Correlation Between Merck and Sanofi
Can any of the company-specific risk be diversified away by investing in both Merck and Sanofi at the same time? Although using a correlation coefficient on its own may not help to predict future stock returns, this module helps to understand the diversifiable risk of combining Merck and Sanofi into the same portfolio, which is an essential part of the fundamental portfolio management process.
By analyzing existing cross correlation between Merck Company and Sanofi, you can compare the effects of market volatilities on Merck and Sanofi and check how they will diversify away market risk if combined in the same portfolio for a given time horizon. You can also utilize pair trading strategies of matching a long position in Merck with a short position of Sanofi. Check out your portfolio center. Please also check ongoing floating volatility patterns of Merck and Sanofi.
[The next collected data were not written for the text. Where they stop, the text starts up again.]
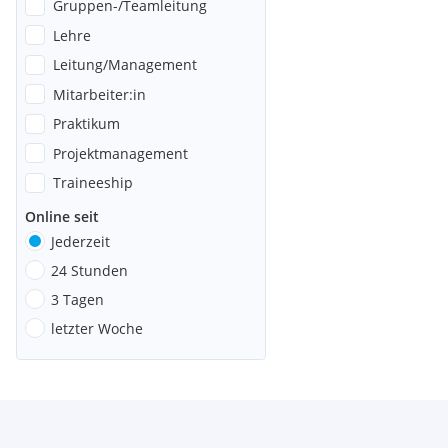
Gruppen-/Teamleitung
Lehre
Leitung/Management
Mitarbeiter:in
Praktikum
Projektmanagement
Traineeship
Online seit
Jederzeit
24 Stunden
3 Tagen
letzter Woche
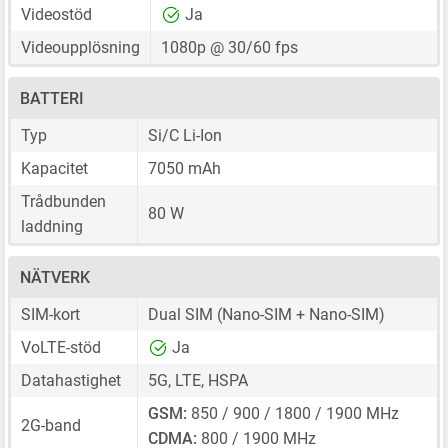
Videostöd
Ja
Videoupplösning
1080p @ 30/60 fps
BATTERI
Typ
Si/C Li-Ion
Kapacitet
7050 mAh
Trådbunden
80 W
laddning
NÄTVERK
SIM-kort
Dual SIM
(Nano-SIM + Nano-SIM)
VoLTE-stöd
Ja
Datahastighet
5G, LTE, HSPA
GSM:
850 / 900 / 1800 / 1900 MHz
2G-band
CDMA:
800 / 1900 MHz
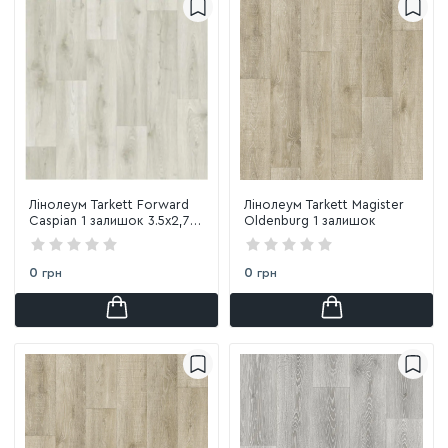
Лінолеум Tarkett Forward
Лінолеум Tarkett Magister
Caspian 1 залишок 3.5х2,75
Oldenburg 1 залишок
м
0
0
грн
грн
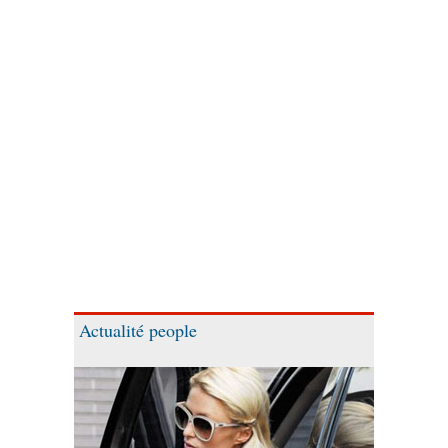
Actualité people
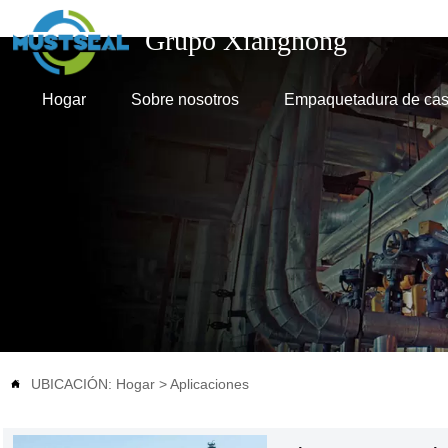
Grupo Xianghong
Hogar
Sobre nosotros
Empaquetadura de cas
UBICACIÓN:
Hogar
>
Aplicaciones

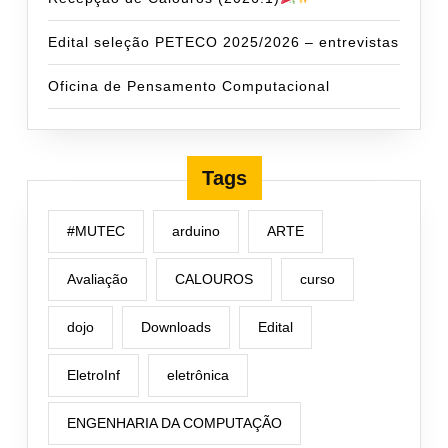
Edital seleção PETECO 2025/2026 – entrevistas
Oficina de Pensamento Computacional
Tags
#MUTEC
arduino
ARTE
Avaliação
CALOUROS
curso
dojo
Downloads
Edital
EletroInf
eletrônica
ENGENHARIA DA COMPUTAÇÃO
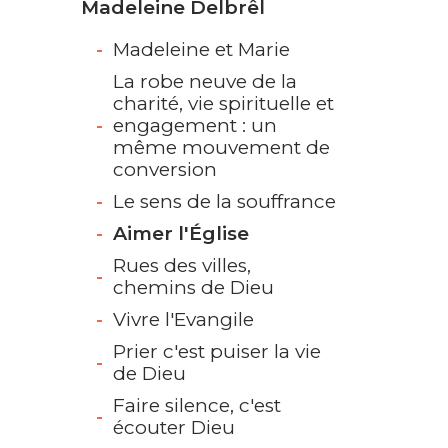
Madeleine Delbrêl
Madeleine et Marie
La robe neuve de la
charité, vie spirituelle et
engagement : un
même mouvement de
conversion
Le sens de la souffrance
Aimer l'Église
Rues des villes,
chemins de Dieu
Vivre l'Evangile
Prier c'est puiser la vie
de Dieu
Faire silence, c'est
écouter Dieu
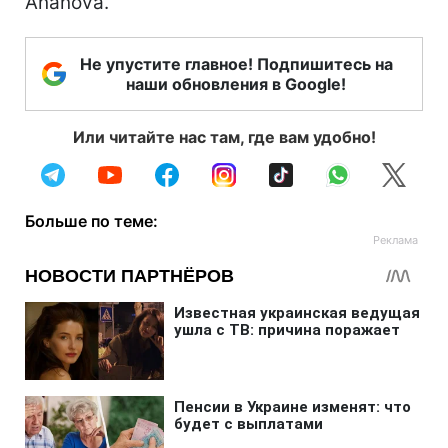
Ananova.
Не упустите главное! Подпишитесь на
наши обновления в Google!
Или читайте нас там, где вам удобно!
Больше по теме:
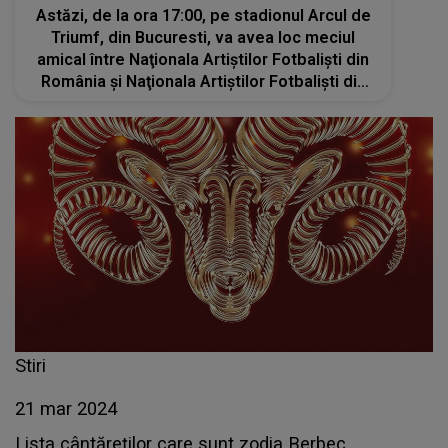
Astăzi, de la ora 17:00, pe stadionul Arcul de
Triumf, din Bucuresti, va avea loc meciul
amical între Naţionala Artiştilor Fotbalişti din
România şi Naţionala Artiştilor Fotbalişti din
Turcia. Accesul la eveniment este liber
Stiri
21 mar 2024
Lista cântăreților care sunt zodia Berbec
Diversification Opportunities for Merck and Sanofi
Excellent diversification
The 3 months correlation between Merck and Sanofi is -0.61. Overlapping area represents the amount of risk that can be diversified away by holding Merck Company and Sanofi in the same portfolio, assuming nothing else is changed. The correlation between historical prices or returns on Sanofi and Merck is a relative statistical measure of the degree to which these equity instruments tend to move together. The correlation coefficient measures the extent to which returns on Merck Company are associated (or correlated) with Sanofi. Values of the correlation coefficient range from -1 to +1, where. The correlation of zero (0) is possible when the price movement of Sanofi has no effect on the direction of Merck i.e., Merck and Sanofi go up and down completely randomly.
Pair Corralation between Merck and Sanofi
Assuming the 90 days trading horizon Merck Company is expected to under-perform the Sanofi. In addition to that, Merck is 1.35 times more volatile than Sanofi. It trades about -0.09 of its total potential returns per unit of risk. Sanofi is currently generating about 0.14 per unit of volatility. If you would invest 98,950 in Sanofi on November 28, 2024 and sell it today you would earn a total of 12,550 from holding Sanofi or generate 12.68% return on investment over 90 days.
Time Period | 3 Months [change] |
Direction | Moves Against |
Strength | Weak |
Accuracy | 100.0% |
Values | Daily Returns |
Merck Company vs. Sanofi
Performance |
Timeline |
Merck Company |
Sanofi |
Merck and Sanofi Volatility Contrast
Predicted Return Density |
Returns |
Pair Trading with Merck and Sanofi
The main advantage of trading using opposite Merck and Sanofi positions is that it hedges away some unsystematic risk. Because of two separate transactions, even if Merck position performs unexpectedly, Sanofi can make up some of the losses. Pair trading also minimizes risk from directional movements in the market. For example, if an entire industry or sector drops because of unexpected headlines, the short position in Sanofi will offset losses from the drop in Sanofi's long position.Merck vs. Verizon Communications | Merck vs. Micron Technology | Merck vs. The Home Depot | Merck vs. DXC Technology |
Sanofi vs. Cognizant Technology Solutions | Sanofi vs. New Oriental Education | Sanofi vs. Taiwan Semiconductor Manufacturing | Sanofi vs. McEwen Mining |
Check out your portfolio center.Note that this page's information should be used as a complementary analysis to find the right mix of equity instruments to add to your existing portfolios or create a brand new portfolio. You can also try the Fundamentals Comparison module to compare fundamentals across multiple equities to find investing opportunities.